Sunday 18 April 2021

Rudder barrier coat, bottom paint








 The VC-TAR on Windstar’s bottom has stood up for many years. It’s still resilient, and though cracking somewhat, and I decided to tackle stripping the rudder to see what might be required to do the entire bottom at some point.  

It is difficult to remove.  Good stuff I guess.   It is rubbery and clogs grinding discs and sandpaper, and resists even a stiff wire cup brush on an angle grinder.  I was finally able to use 1 litre of EZ strip and a sharp scraper to remove most of the material, and whatever remained was quite easy to sand off with 40 then 60 grit and a random orbit sander. The results below.

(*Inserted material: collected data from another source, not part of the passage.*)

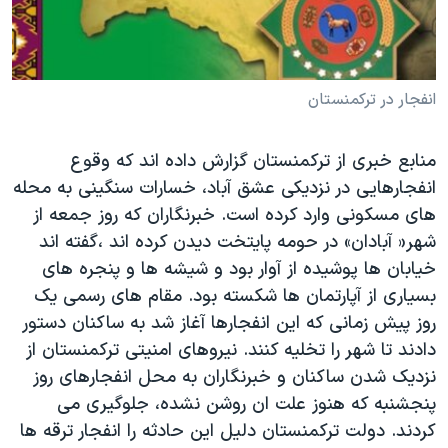
دنبال کنید
مستندها
فرهنگ و زندگی
حقوق شهروندی
انتخابات ریاست جمهوری آمریکا ۲۰۲۴
اقتصادی
حمله جمهوری اسلامی به اسرائیل
انفجار در ترکمنستان
رمز مهسا
علم و فناوری
زبانهای مختلف
منابع خبری از ترکمنستان گزارش داده اند که وقوع
اسرائیل در جنگ
ورزش زنان در ایران
انفجارهایی در نزدیکی عشق آباد، خسارات سنگینی به محله
گالری عکس
اعتراضات زن، زندگی، آزادی
های مسکونی وارد کرده است. خبرنگاران که روز جمعه از
آرشیو پخش زنده
مجموعه مستندهای دادخواهی
شهر« آبادان» در حومه پایتخت دیدن کرده اند ،گفته اند
خیابان ها پوشیده از آوار بود و شیشه ها و پنجره های
تریبونال مردمی آبان ۹۸
بسیاری از آپارتمان ها شکسته بود. مقام های رسمی یک
دادگاه حمید نوری
روز پیش زمانی که این انفجارها آغاز شد به ساکنان دستور
چهل سال گروگان‌گیری
دادند تا شهر را تخلیه کنند. نیروهای امنیتی ترکمنستان از
نزدیک شدن ساکنان و خبرنگاران به محل انفجارهای روز
قانون شفافیت دارائی کادر رهبری ایران
پنجشنبه که هنوز علت ان روشن نشده، جلوگیری می
اعتراضات مردمی آبان ۹۸
کردند. دولت ترکمنستان دلیل این حادثه را انفجار ترقه ها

Took about 4 hours total I imagine.   You can see at the lower aft corner my previous small epoxy/glass repair, where  I had noticed a small hairline crack several years back.  The repair was done carefully, is very solid, and the  rudder is sound and dry inside and appears never to have had a problem with water ingress.   

Later note - as COVID provided some time to smooth and fair a few other parts of windstar's bottom, I found the VC-Tar can indeed be sanded off - it takes patience, many discs, and a means of collecting the considerable dust.   

Newly coated with two thick layers of laminating epoxy, and will be faired prior to anti fouling.  See further below, it also received a coat of interprotect.

 




2 thick coats of epoxy and looking gnatty!





Meanwhile, just across the boatyard...

Love your rudder and it will love you back!   Don’t, and it will pay you back.   The image below was shot after haulout last year - this certainly surprised the owner, whose boat emerged from the lake with the exterior skin of its rudder dangling and the core exposed as you see.  He had not collided with anything, the rudder shell it had simply failed.  Probably waterlogged, froze, split, etc.
 Looking closely you could see evidence of a prior, substandard repair.


Back to Windstar - launch delayed by Covid, I decided to have a go at the bottom and clean it up a bit.  Did not remove  all the VC-Tar however I skim it with 60 grit and smooth a few small repairs and flaky spots - ready for VC17 bottom paint.  Also sanded some areas clean and epoxied some hasty fairing I had done in the past.   Photos for posterity, to document past touch-up repairs and interprotect.  She rarely gets any blisters (1-3 every third season maybe?) but you can see them all in the photos below.





Sanded fair and all touch-up areas coated  with interprotect 2000.  The rudder was given a coat as well even though it had already been well entombed in epoxy.  Obviously the interprotect was applied over a needlessly large area.  This type of work requires a good dust collection setup.